### What this task involves
Please copy each line below that contains the string "para".

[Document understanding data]
--- START ---
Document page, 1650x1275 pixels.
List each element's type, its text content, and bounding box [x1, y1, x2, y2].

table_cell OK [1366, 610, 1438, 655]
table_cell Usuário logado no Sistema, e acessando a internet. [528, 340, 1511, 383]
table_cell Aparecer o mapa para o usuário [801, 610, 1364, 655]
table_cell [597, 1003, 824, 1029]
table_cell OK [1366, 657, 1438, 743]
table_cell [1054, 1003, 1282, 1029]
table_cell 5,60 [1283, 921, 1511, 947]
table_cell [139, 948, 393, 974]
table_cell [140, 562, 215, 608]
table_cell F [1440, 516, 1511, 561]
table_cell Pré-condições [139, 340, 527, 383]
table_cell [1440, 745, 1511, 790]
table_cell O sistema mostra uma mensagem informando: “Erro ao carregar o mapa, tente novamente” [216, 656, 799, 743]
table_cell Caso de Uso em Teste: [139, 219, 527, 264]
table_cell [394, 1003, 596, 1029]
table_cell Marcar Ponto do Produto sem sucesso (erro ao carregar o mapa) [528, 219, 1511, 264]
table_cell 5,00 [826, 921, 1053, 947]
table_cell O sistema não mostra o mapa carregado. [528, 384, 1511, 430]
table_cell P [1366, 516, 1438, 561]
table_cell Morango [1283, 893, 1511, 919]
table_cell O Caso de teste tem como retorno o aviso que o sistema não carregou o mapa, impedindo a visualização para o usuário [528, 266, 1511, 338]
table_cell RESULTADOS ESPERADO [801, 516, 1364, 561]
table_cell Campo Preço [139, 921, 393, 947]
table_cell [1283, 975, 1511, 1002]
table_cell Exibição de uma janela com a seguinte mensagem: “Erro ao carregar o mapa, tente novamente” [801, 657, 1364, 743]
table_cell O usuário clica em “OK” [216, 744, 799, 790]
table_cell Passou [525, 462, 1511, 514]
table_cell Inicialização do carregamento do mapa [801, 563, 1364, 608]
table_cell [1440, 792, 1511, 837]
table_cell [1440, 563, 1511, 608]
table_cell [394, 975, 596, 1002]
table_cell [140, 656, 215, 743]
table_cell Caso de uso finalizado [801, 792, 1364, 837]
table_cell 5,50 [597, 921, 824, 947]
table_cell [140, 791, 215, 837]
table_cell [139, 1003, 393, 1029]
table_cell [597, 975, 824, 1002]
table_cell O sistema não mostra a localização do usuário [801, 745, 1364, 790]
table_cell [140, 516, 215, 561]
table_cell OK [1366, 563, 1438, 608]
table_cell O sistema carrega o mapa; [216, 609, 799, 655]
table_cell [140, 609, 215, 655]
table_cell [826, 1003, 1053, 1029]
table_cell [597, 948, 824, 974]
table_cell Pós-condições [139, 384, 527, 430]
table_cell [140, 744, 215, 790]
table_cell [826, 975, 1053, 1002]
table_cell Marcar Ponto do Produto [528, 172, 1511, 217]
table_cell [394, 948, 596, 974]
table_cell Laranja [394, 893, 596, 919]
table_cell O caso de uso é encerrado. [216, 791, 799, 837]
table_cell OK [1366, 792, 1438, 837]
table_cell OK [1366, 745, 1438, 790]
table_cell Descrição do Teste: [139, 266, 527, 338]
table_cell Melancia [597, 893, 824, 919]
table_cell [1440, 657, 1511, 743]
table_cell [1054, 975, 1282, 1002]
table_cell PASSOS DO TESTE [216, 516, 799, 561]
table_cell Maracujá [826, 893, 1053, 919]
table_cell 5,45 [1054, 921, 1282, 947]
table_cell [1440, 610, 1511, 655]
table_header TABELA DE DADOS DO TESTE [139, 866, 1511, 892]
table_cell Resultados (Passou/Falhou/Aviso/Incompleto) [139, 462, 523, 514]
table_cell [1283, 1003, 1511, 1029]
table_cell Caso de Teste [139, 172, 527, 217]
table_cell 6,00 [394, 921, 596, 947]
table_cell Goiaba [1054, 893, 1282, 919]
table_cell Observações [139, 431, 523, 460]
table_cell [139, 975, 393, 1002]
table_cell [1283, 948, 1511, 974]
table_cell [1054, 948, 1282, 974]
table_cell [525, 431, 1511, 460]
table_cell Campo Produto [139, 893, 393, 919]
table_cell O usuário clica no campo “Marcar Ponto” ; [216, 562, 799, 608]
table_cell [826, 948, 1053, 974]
--- END ---
### Solution to this task
table_cell Aparecer o mapa para o usuário [801, 610, 1364, 655]
table_cell O Caso de teste tem como retorno o aviso que o sistema não carregou o mapa, impedindo a visualização para o usuário [528, 266, 1511, 338]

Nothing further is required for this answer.